*Supplied text*.
For a distributed database, it is important to make full use of the capacity of all nodes and to prevent a single node from becoming the bottleneck.
To address the above challenges, it is necessary to start with the data segmentation and scheduling principle of TiDB. Refer to Scheduling for more details.
TiDB splits data into Regions, each representing a range of data with a size limit of 96M by default. Each Region has multiple replicas, and each group of replicas is called a Raft Group. In a Raft Group, the Region Leader executes the read and write tasks (TiDB supports Follower-Read) within the data range. The Region Leader is automatically scheduled by the Placement Driver (PD) component to different physical nodes evenly to distribute the read and write pressure.
In theory, by the virtue of this architecture, TiDB can linearly scale its read and write capacities and make full use of the distributed resources so long as there is no
AUTO_INCREMENT primary key in the write scenario, or there is no monotonically increasing index. From this point of view, TiDB is especially suitable for the highly-concurrent and write-intensive scenario. However, the actual situation often differs from the theoretical assumption.
AUTO_INCREMENTprimary key in the write scenario or no monotonically increasing index means no write hotspot in the application.
The following case explains how a hotspot is generated. Take the table below as an example:
CREATE TABLE IF NOT EXISTS TEST_HOTSPOT( id BIGINT PRIMARY KEY, age INT, user_name VARCHAR(32), email VARCHAR(128) )
This table is simple in structure. In addition to
id as the primary key, no secondary index exists. Execute the following statement to write data into this table.
id is discretely generated as a random number.
INSERT INTO TEST_HOTSPOT(id, age, user_name, email) values(%v, %v, '%v', '%v');
The load comes from executing the above statement intensively in a short time.
In theory, the above operation seems to comply with the TiDB best practices, and no hotspot is caused in the application. The distributed capacity of TiDB can be fully used with adequate machines. To verify whether it is truly in line with the best practices, a test is conducted in the experimental environment, which is described as follows:
For the cluster topology, 2 TiDB nodes, 3 PD nodes and 6 TiKV nodes are deployed. Ignore the QPS performance, because this test is to clarify the principle rather than for benchmark.

*Data to process*.
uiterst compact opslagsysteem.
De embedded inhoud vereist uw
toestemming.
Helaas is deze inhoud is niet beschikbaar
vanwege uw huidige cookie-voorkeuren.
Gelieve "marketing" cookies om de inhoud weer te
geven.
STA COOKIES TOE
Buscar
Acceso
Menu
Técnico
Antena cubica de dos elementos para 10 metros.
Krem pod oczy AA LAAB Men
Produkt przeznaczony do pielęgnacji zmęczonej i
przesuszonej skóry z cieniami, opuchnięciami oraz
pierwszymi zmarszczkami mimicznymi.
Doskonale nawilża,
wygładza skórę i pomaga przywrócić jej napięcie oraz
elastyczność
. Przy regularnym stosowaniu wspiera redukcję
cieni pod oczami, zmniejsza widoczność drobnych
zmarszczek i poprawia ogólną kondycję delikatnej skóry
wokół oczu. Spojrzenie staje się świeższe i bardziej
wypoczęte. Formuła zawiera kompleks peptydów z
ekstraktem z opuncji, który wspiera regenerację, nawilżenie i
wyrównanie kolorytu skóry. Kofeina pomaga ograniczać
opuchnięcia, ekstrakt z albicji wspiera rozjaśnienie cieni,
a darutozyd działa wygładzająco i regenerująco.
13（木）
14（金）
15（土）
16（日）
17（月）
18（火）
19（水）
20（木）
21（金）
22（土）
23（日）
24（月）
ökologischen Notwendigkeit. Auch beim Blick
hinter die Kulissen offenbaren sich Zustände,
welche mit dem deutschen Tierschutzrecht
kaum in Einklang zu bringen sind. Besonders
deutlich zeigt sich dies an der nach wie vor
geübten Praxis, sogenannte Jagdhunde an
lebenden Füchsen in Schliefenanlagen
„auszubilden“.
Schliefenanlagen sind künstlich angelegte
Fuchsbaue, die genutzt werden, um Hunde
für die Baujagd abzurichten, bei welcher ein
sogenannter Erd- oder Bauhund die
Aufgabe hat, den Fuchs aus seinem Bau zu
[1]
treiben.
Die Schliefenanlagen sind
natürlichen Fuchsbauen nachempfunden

*Tasks for this exercise*.
(a) Please list every column name defined in the CREATE TABLE statement of the TiDB text.
(b) Copy the records line for line, beginning at their first line and stopping after the line that contains "wypoczęte. Formuła zawiera".
The TiDB text and the records have no connection to each other.

*Solutions to the tasks*.
(a) id, age, user_name, email

(b)
uiterst compact opslagsysteem.
De embedded inhoud vereist uw
toestemming.
Helaas is deze inhoud is niet beschikbaar
vanwege uw huidige cookie-voorkeuren.
Gelieve "marketing" cookies om de inhoud weer te
geven.
STA COOKIES TOE
Buscar
Acceso
Menu
Técnico
Antena cubica de dos elementos para 10 metros.
Krem pod oczy AA LAAB Men
Produkt przeznaczony do pielęgnacji zmęczonej i
przesuszonej skóry z cieniami, opuchnięciami oraz
pierwszymi zmarszczkami mimicznymi.
Doskonale nawilża,
wygładza skórę i pomaga przywrócić jej napięcie oraz
elastyczność
. Przy regularnym stosowaniu wspiera redukcję
cieni pod oczami, zmniejsza widoczność drobnych
zmarszczek i poprawia ogólną kondycję delikatnej skóry
wokół oczu. Spojrzenie staje się świeższe i bardziej
wypoczęte. Formuła zawiera kompleks peptydów z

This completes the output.